As our understanding of microbiome-associated disease evolves, the scientific community must be rigorous in questioning their investigative techniques in order to best understand and characterize the connection between gut microbiota and disease development. Our current understanding of the microbiome often comes from sequencing-based analysis of fecal samples, which characterizes flora based on relative abundance in these samples. In this study, Vandeputte and coworkers challenge this approach, recognizing that it neglects the potential contribution of microbial abundance as a key factor in host health.
To address this discrepancy, investigators detail an approach using both traditional sequencing-based analysis, as well as flow cytometry to quantify microbial loads in fecal samples. The resulting data highlights a diversity in individual microbiome variation that had previously been under appreciated. Not only did this approach detect up to tenfold variation in cell counts between individuals, but also large fluctuations in daily microbial counts in the same individual when studied over the course of a week. They found that quantified cell counts correlated with microbial load variation, thus supporting its relevance in microbiome analysis.
Researchers then studied the implications of this new technique on data analyses. In the analysis of healthy individual fecal samples, they compared a ranked order of microbial genera by relative and absolute abundance. They found significant changes in rank order position for multiple types of microbial genera using these two different approaches, which in turn had important implications for data analysis. To give an example, they no longer detected an independent contribution of age to microbiome variation. In comparing the relative versus quantitative approach, they found both increased detection of true associations, as well decreased false positive correlations.

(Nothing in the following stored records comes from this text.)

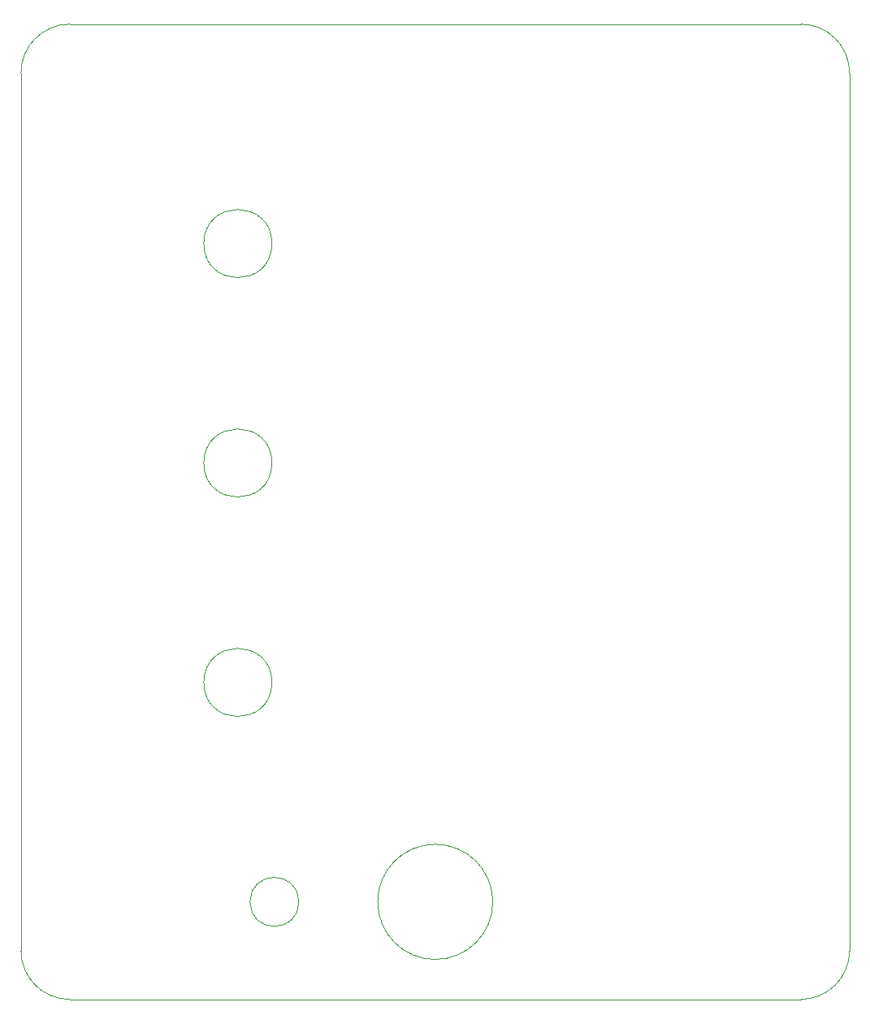
<source format=gm1>
G04 #@! TF.GenerationSoftware,KiCad,Pcbnew,6.0.5+dfsg-1~bpo11+1*
G04 #@! TF.CreationDate,2022-10-16T01:22:10+00:00*
G04 #@! TF.ProjectId,phasor_II_front_panel,70686173-6f72-45f4-9949-5f66726f6e74,0*
G04 #@! TF.SameCoordinates,Original*
G04 #@! TF.FileFunction,Profile,NP*
%FSLAX46Y46*%
G04 Gerber Fmt 4.6, Leading zero omitted, Abs format (unit mm)*
G04 Created by KiCad (PCBNEW 6.0.5+dfsg-1~bpo11+1) date 2022-10-16 01:22:10*
%MOMM*%
%LPD*%
G01*
G04 APERTURE LIST*
G04 #@! TA.AperFunction,Profile*
%ADD10C,0.050000*%
G04 #@! TD*
G04 APERTURE END LIST*
D10*
X133090000Y-121920000D02*
G75*
G03*
X133090000Y-121920000I-3550000J0D01*
G01*
X188214000Y-154940000D02*
G75*
G03*
X193294000Y-149860000I0J5080000D01*
G01*
X106934000Y-149860000D02*
G75*
G03*
X112014000Y-154940000I5080000J0D01*
G01*
X112014000Y-53340000D02*
G75*
G03*
X106934000Y-58420000I0J-5080000D01*
G01*
X193294000Y-149860000D02*
X193294000Y-58420000D01*
X106934000Y-58420000D02*
X106934000Y-149860000D01*
X188214000Y-53340000D02*
X112014000Y-53340000D01*
X156114000Y-144780000D02*
G75*
G03*
X156114000Y-144780000I-6000000J0D01*
G01*
X133090000Y-76200000D02*
G75*
G03*
X133090000Y-76200000I-3550000J0D01*
G01*
X135900000Y-144780000D02*
G75*
G03*
X135900000Y-144780000I-2550000J0D01*
G01*
X193294000Y-58420000D02*
G75*
G03*
X188214000Y-53340000I-5080000J0D01*
G01*
X112014000Y-154940000D02*
X188214000Y-154940000D01*
X133090000Y-99060000D02*
G75*
G03*
X133090000Y-99060000I-3550000J0D01*
G01*
M02*

</source>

In the final stage of the study, investigators applied this investigative technique to stool samples from patients with Crohn’s disease. They found that these patients had cell counts that were three times lower than healthy controls. Furthermore, while relative abundances showed increased levels of Bacteroides in Crohn’s disease, quantitative analysis reveals this can better be described as a decrease in abundance of Prevotella species. These findings suggest the microbiome variations seen in Crohn’s disease are better characterized by decreased microbiota cell counts, rather than aberrant bacterial proliferation. This quantitative approach adds an important dimension to microbiome analysis, to better characterize variations in microbial populations both between individuals and over time.